Latest update February 21st, 2025 12:47 PM
Jul 27, 2024 Editorial
Kaieteur News – The Ministry of Home Affairs is the umbrella over several vital agencies of the state. This ministry is responsible for security, safety, sensitive information gathering, and more. But at the ministry level itself, then in the Guyana Police Force (GPF), the news has been less than comforting. In fact, in a steady trickle, it has been one embarrassing development after another, developments that leave a stain on the ministry and, when taken to its logical extension, the government too.
Just last week, there was an announcement in the media of a shuffling to different positions of senior officers at the highest level of the GPF. A top officer claimed that all was in order, but doubt ran rampant. Events turned out not to be so sweet, with the previously claimed neatness collapsing into an untidy heap. Starting from the most recent eye-popping development, a deputy commissioner went on leave to give the freest rein for a comprehensive investigation to be initiated into what took place at the Police Credit Union, especially concerning deposit(s). There is some uncertainty as to whether the assistant commissioner proceeded on leave as a preemptive step, or circumstances forced the hand of the police brass to dispatch him with almost overnight haste. Regardless of which it is, this is not to the credit of the image or the reputation of the nation’s leading law enforcement institution.

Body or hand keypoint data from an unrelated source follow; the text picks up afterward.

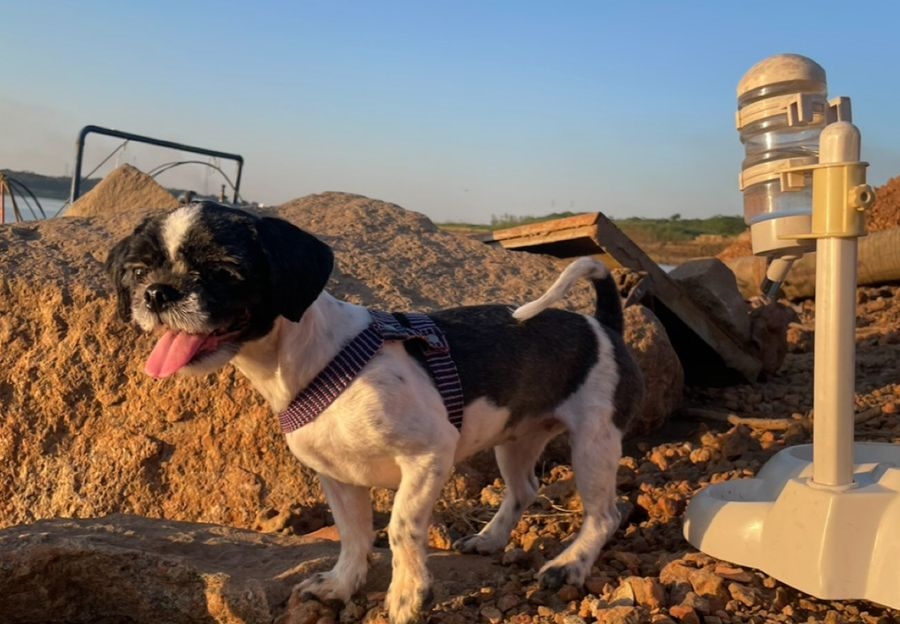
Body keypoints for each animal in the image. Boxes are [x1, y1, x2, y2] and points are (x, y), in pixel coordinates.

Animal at [105, 202, 644, 620]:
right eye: (137, 271)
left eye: (222, 269)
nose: (156, 293)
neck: (310, 358)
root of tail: (603, 325)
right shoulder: (338, 477)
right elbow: (353, 535)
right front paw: (341, 585)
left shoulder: (429, 457)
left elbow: (401, 528)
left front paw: (407, 595)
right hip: (516, 440)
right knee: (525, 489)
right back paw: (490, 539)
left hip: (595, 443)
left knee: (605, 514)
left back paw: (570, 564)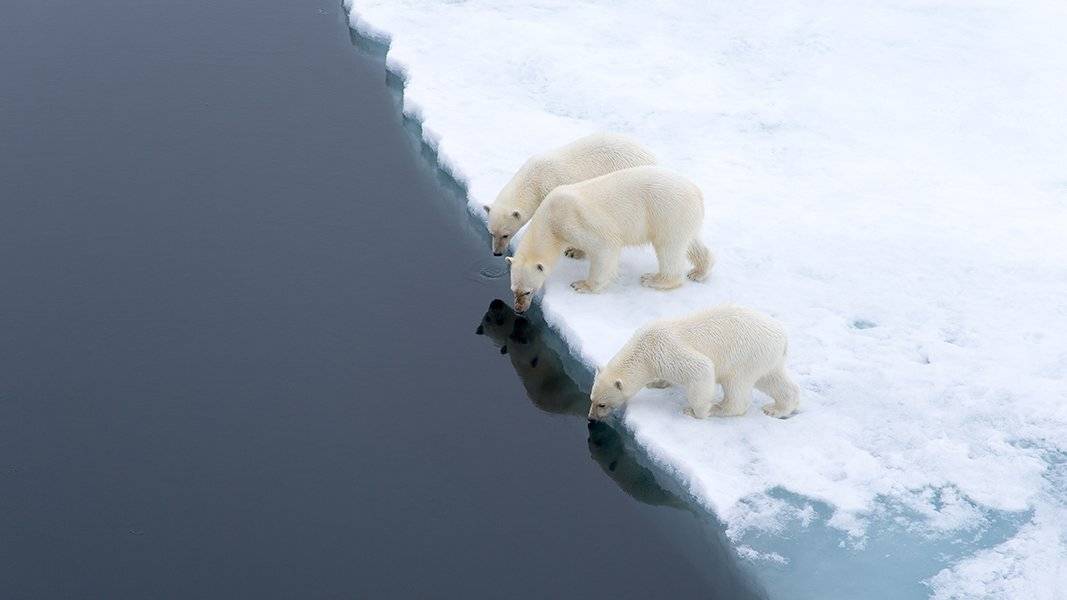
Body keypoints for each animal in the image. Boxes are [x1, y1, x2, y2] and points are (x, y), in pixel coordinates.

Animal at [484, 132, 656, 256]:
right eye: (491, 232)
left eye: (505, 235)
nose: (497, 253)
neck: (535, 179)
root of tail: (652, 159)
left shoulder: (552, 187)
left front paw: (571, 249)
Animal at [506, 164, 713, 312]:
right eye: (513, 289)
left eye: (528, 291)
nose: (519, 309)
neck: (550, 218)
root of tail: (697, 192)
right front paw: (573, 251)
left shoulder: (574, 220)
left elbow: (604, 247)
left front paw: (582, 285)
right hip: (682, 217)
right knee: (689, 242)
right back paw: (699, 271)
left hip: (667, 211)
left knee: (669, 248)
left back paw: (654, 279)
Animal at [588, 305, 800, 421]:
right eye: (591, 399)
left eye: (602, 405)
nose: (591, 417)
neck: (644, 349)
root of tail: (783, 337)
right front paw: (656, 382)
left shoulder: (665, 350)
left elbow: (701, 368)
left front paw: (695, 411)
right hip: (766, 357)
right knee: (772, 379)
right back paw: (777, 408)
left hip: (745, 356)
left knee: (737, 387)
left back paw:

The already low esteem in which the GPF is held cannot help but take a hard hit. If it was the only situation of its kind, citizens would not have much ground for alarm, simply go on with their routines, and let the GPF sort its troubles out. Concern mounts because there were other worrying instances where both another senior GPF officer, and a high-ranking public servant from the Ministry of Home Affairs were subject to what can only be described as humiliating conditions at the hands of their counterparts overseas.
The head of the Major Crimes Unit of the GPF was detained and questioned by US authorities at the John F. Kennedy Airport, which caused some raised eyebrows in Guyana. It is unclear whether that official pause was for purposes of some friendly consultation, or not so friendly interrogation and fact finding. The incident could be as innocent as Caesar’s wife, and with nothing of substance, especially the illicit kind, capable of sticking to it. Because the local environment, however, is so saturated with suspicions of law-breaking, endless reports about wrongdoing in high places, and covering up of serious malfeasances in still higher places, Guyanese cannot find it in themselves to look upon most developments with an unjaundiced eye. The worst is concluded in the quickest time. The result is some damage is done, and the more that the GPF, or the government, endeavors to put the smoothest lip gloss on what looks bad and smells bad, the more that the disbelief of citizens broadens.

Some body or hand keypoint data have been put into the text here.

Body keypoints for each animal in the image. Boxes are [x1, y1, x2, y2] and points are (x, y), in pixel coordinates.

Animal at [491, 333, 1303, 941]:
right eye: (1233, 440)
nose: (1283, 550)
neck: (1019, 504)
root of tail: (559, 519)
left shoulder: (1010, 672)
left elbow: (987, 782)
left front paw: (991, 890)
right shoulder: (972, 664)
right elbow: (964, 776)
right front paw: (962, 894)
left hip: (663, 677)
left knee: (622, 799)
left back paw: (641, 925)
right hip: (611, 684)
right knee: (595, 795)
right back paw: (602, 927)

Before either of the two developments involving senior GPF officers occurred, there was the matter of the Permanent Secretary of the Ministry of Home Affairs subject to detaining and questioning at John F. Kennedy Airport. To make matters worse, her cellphone was seized. The usual patterns followed, which was a blanket of silence first, and when public curiosity did not wane, there were belated assertions that all is well, no one should make a mountain out of a molehill, of what was a negligible, passing moment. The unfortunate reality is that what was claimed not to be of concern has turned out to be a full-blown crisis for the government. The PS has resigned after being blacklisted, and the US Government has identified what it has called a corruption network entangling government officials. A pall is cast on both the GPF and Home Affairs when public servants of such high ranks are probed, pushed, and pulled to the carpet in a most unceremonious manner. Security suffers and so does the country’s reputation, while the confidence of law-abiding citizens drops still further.
The question on the minds of many citizens is how wide, deep, and high the corruption network in Guyana is. Most Guyanese want to know the answer, while they dread learning the worst.